| Problem |
Rewrite the BFCA news text from "Smile4Kime Screening" up to and including "support, and participate!", changing "Q&A" to "panel discussion".
+++ Given passage +++
Smile4Kime Screening
Smile4Kime (2023) will have its IU Cinema premiere, Wednesday, November 29 at 4:00pm. The screening will be followed by a Q&A with director Elena Guzman moderated by the BFCA’s own Essence London. Smile4Kime is an experimental autoethnographic film that explores the friendship between two women: Kime, a vibrant, unapologetic Black woman who lived with mental illness, and Elena, an Afro Puerto Rican woman and devoted friend coping with grief in the wake of Kime’s death. This event is hosted by the Latino Studies Program and is one of many on the Afrolatine Film & Performance Festival. The BFCA is honored to attend, support, and participate!
Special BFCA Guests
Demetrius Witherspoon: On October 19, the BFCA was delighted to welcome Indianapolis-based director Demetrius Witherspoon for a tour of our facilities. A self-taught filmmaker with a keen interest in science fiction and transmedia storytelling, Mr. Witherspoon is the creator of the Submerge Universe franchise, which presently spans five short films in addition to comic books, novels, action figures, and apparel. Mr. Witherspoon is currently developing a feature film and an animated spin-off series connected to the Submerge brand.
From Demetirus:
“I had an incredible experience at the Black Film Center & Archive at IU! The BFCA staff was incredibly hospitable and made my visit even more memorable. I immersed myself in the rich tapestry of culture and history woven through black filmmaking. It’s truly inspiring to witness the legacy of legendary black filmmakers and the present visionaries who have beautifully infused our stories into the cinematic tapestry. Here’s to celebrating and cherishing the power of storytelling through the lens of diversity and creativity!”
+++ Dataset records +++
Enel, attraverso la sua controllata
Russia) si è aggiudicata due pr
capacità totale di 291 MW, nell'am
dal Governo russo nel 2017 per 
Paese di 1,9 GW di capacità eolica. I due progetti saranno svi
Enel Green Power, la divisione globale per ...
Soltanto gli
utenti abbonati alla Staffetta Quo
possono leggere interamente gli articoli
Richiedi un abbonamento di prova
+++
| Response to this exercise |
Smile4Kime Screening
Smile4Kime (2023) will have its IU Cinema premiere, Wednesday, November 29 at 4:00pm. The screening will be followed by a panel discussion with director Elena Guzman moderated by the BFCA’s own Essence London. Smile4Kime is an experimental autoethnographic film that explores the friendship between two women: Kime, a vibrant, unapologetic Black woman who lived with mental illness, and Elena, an Afro Puerto Rican woman and devoted friend coping with grief in the wake of Kime’s death. This event is hosted by the Latino Studies Program and is one of many on the Afrolatine Film & Performance Festival. The BFCA is honored to attend, support, and participate!